Buried Old American Ships and Preserved Gunpowder

Ok, I’ve seen two movies in recent weeks in which the plot involves long-buried 19th century American ships in remote places they shouldn’t be. The flicks were Sahara and National Treasure. In both cases, the 150+ year old gunpowder on board, despite being in an inhospitable environment and all, was not only still present, unmixed with contaminants, and chemically unchanged, it was still extremely explosive. The concatenation of these points is kinda like the thread I posted not long ago about coincidences ion the movies. But is this? Or are we entering an era when people know (or care) so little about things like the stability of gunpowder that they can accept this kinda thing?
(Of course, movies with long-dormant but still viable gunpowder aren’t new – look at A Journey to the Center of the Earth. But Verne never wrote that bit of idiocy – he’d have known better. And I’m still annoyed at centuries-old booby traps that still work perfectly, a la Indiana Jones or The Goonies. At least Carl Barks had people tending his booby traps.)

I always had the impression that the Hovitos people tended to the traps that bedevilled Indianna Jones.

I was watching the remake of Flight of the Pheonix last night, and I did get breifly annoyed when a fuel barrel explodes.

And I also noticed the same about National Treasure, RE: The gunpowder. It’s annoying and unrealistic, but it’s also a hollywood action movie staple. Anything that looks like it could explode will explode for extra dramatic effect.

He could have asked them, if only he spoke Hovitos.

People also think, as a result of the movies, that hand grenades explode with a huge blast and gouts of flame. There must be something about celluloid that makes explosives stable for long periods and downright nuclear in their effects!! :smiley:

Well, don’t forget the season finale of ** Lost **. Which included a ship where it shouldn’t have been, loaded with dynamite which shouldn’t have existed when the ship was sailing (based on the ship apparently being a slaver). At least in Lost, the explosives had deteriorated and become dangerously unstable.

So that makes three.

Still, is there anything about gunpowder in a sealed cask that would cause it to deteriorate over time, assuming that humidity can’t get to it?

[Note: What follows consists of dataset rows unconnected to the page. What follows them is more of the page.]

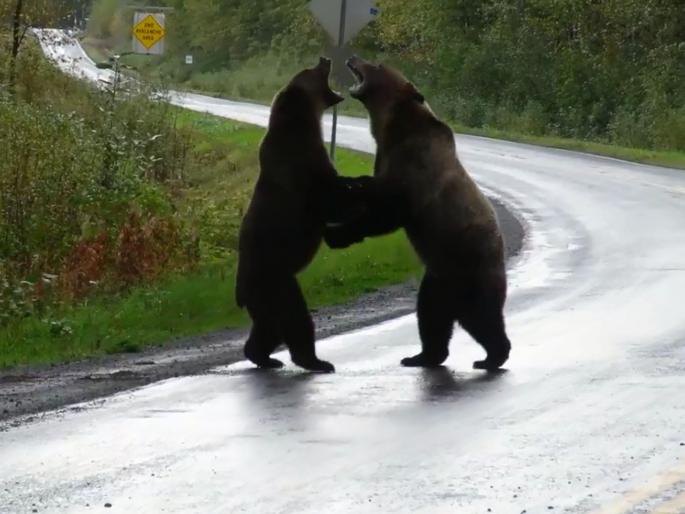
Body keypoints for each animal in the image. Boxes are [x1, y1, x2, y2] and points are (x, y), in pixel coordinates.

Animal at [236, 57, 370, 373]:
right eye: (310, 70)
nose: (325, 58)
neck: (303, 123)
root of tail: (240, 291)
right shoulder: (303, 166)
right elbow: (330, 198)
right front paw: (361, 195)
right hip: (275, 277)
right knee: (294, 318)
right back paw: (315, 360)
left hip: (268, 289)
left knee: (268, 327)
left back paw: (264, 356)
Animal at [325, 56, 511, 370]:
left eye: (378, 64)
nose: (353, 57)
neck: (391, 128)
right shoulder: (386, 159)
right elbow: (373, 193)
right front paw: (348, 187)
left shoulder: (417, 167)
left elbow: (390, 211)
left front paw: (338, 233)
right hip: (436, 280)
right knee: (431, 316)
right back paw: (422, 356)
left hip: (470, 265)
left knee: (481, 315)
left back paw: (492, 356)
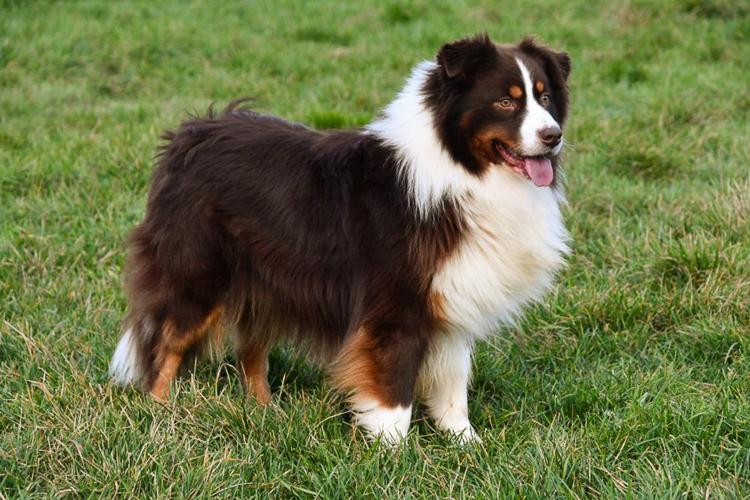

Actually, blackpowder remains explosive for a very, very long time provided it is kept dry. You don’t get much drier than the Sahara…

Hmm…black powder contains a lot of salts, which are notoriously good at sucking out whatever moisture there is in the atmosphere. I have some British ammunition from the 1860s/1870s (Snyder and Martini rounds), in which the powder seems to have become pretty solid. I wouldn’t want to cut them open and wave a match at them (both for safety reasons, and because these are scarce collector’s items!)

I know that there are hundreds of bags of solidified WWI black powder charges sitting under a parking lot (!) at Vimy Ridge Memorial in France, part of a mining charge under then-German front line trenches that was never detonated. These were judged to be stable enough to leave in situ, but too unstable to start moving out (since that would entail drilling into the now bricklike solidified explosive, plus some of the bags may have had other more complex compounds in them, such as lyddite, ammonal, etc.)

Interesting.

Cold air can’t hold much moisture, so the casks on the ship in National Treasure would probably have stayed pretty dry. I doubt that the ship would have stayed in one piece, however. From what I’ve read, ships trapped in ice tend to get crushed fairly quickly.

Yeah, but I can see it getrting mixed with sand and dry salt pretty easy. Plus the interior of the damned vessel would get filled with the sand, too.

That’s what I found most unrealistic about National Treasure (apart from the hot lady falling for Nick Cage) was the pristine condition of the ship in the ice.

Ships trapped in ice should get crushed as the ice floats about, right? But even if they didn’t, would the hold remain dry? Wooden ships were not watertight when built, one would think that over 2 centuries, the old oakum and pitch or whatever would have lost its effectiveness in the brittle conditions and the ship would have filled with water.